## Exercise goal
Copy out every one of the entries below word for word, leaving out the pictures.

::::

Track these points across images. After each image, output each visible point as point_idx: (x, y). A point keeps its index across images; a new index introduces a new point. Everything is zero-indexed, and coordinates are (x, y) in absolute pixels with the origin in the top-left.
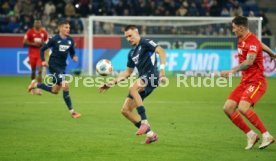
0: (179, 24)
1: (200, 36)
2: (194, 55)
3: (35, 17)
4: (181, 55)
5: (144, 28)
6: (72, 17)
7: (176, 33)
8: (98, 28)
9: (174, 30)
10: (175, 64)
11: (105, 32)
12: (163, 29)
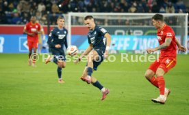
0: (131, 18)
1: (145, 26)
2: (141, 39)
3: (31, 13)
4: (132, 39)
5: (106, 21)
6: (57, 13)
7: (129, 24)
8: (74, 20)
9: (127, 22)
10: (128, 45)
11: (79, 24)
12: (119, 21)
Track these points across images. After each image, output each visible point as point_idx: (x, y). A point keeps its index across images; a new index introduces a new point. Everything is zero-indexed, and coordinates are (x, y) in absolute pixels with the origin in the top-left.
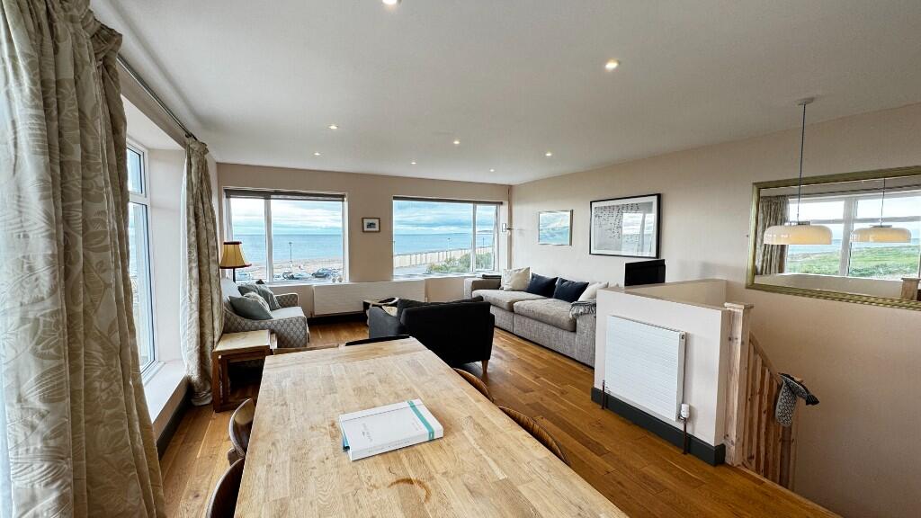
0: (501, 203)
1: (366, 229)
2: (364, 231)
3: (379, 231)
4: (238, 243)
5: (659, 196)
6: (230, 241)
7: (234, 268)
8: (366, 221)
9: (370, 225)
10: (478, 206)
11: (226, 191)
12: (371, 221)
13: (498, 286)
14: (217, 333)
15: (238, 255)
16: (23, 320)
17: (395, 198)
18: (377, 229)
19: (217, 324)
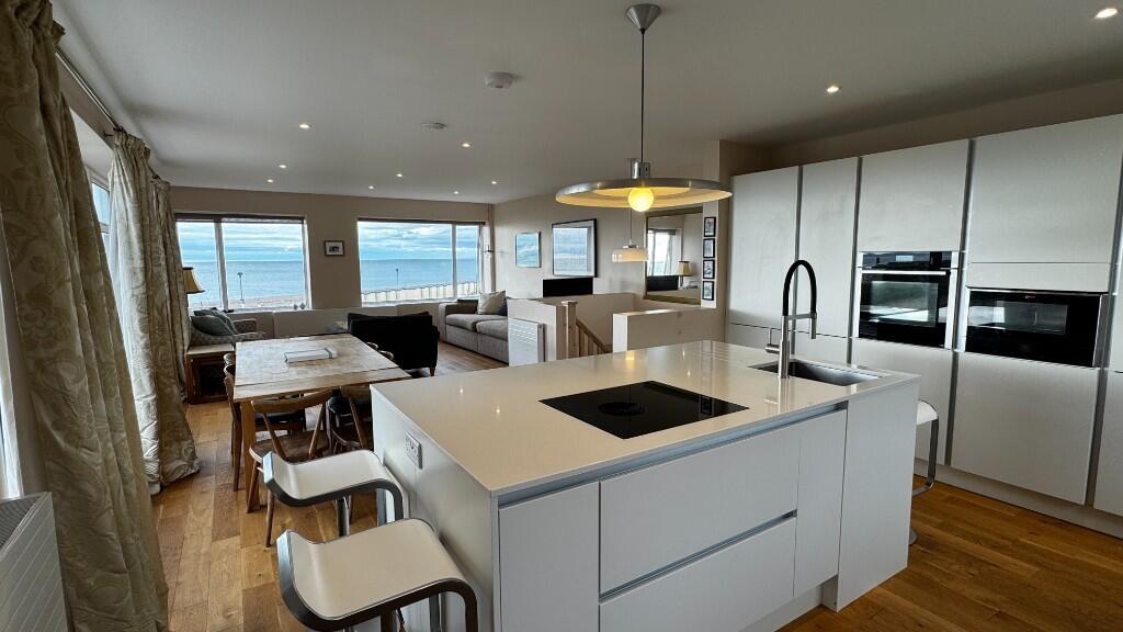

::::

## Worked solution
Track these points across images. After each image, output each visible point as point_idx: (x, y). A point keeps its index across images; a new index introduces a new point. Everything is zero-indexed, and coordinates are (x, y) in absolute pixels with the origin in the top-left.
0: (179, 24)
1: (200, 36)
2: (194, 55)
3: (35, 17)
4: (181, 55)
5: (144, 28)
6: (72, 17)
7: (176, 33)
8: (98, 28)
9: (174, 30)
10: (175, 64)
11: (105, 32)
12: (163, 29)
0: (131, 18)
1: (145, 26)
2: (141, 39)
3: (31, 13)
4: (132, 39)
5: (106, 21)
6: (57, 13)
7: (129, 24)
8: (74, 20)
9: (127, 22)
10: (128, 45)
11: (79, 24)
12: (119, 21)
Track these points across images. After each image, output each visible point as point_idx: (x, y). A point keeps its index across images; a new index introduces a new point. Everything is zero-indexed, and coordinates are (x, y) in absolute pixels with the origin in the top-left.
0: (501, 203)
1: (366, 229)
2: (364, 231)
3: (379, 231)
4: (238, 243)
5: (659, 196)
6: (230, 241)
7: (234, 268)
8: (366, 221)
9: (370, 225)
10: (478, 206)
11: (226, 191)
12: (371, 221)
13: (498, 286)
14: (217, 333)
15: (238, 255)
16: (23, 320)
17: (395, 198)
18: (377, 229)
19: (217, 324)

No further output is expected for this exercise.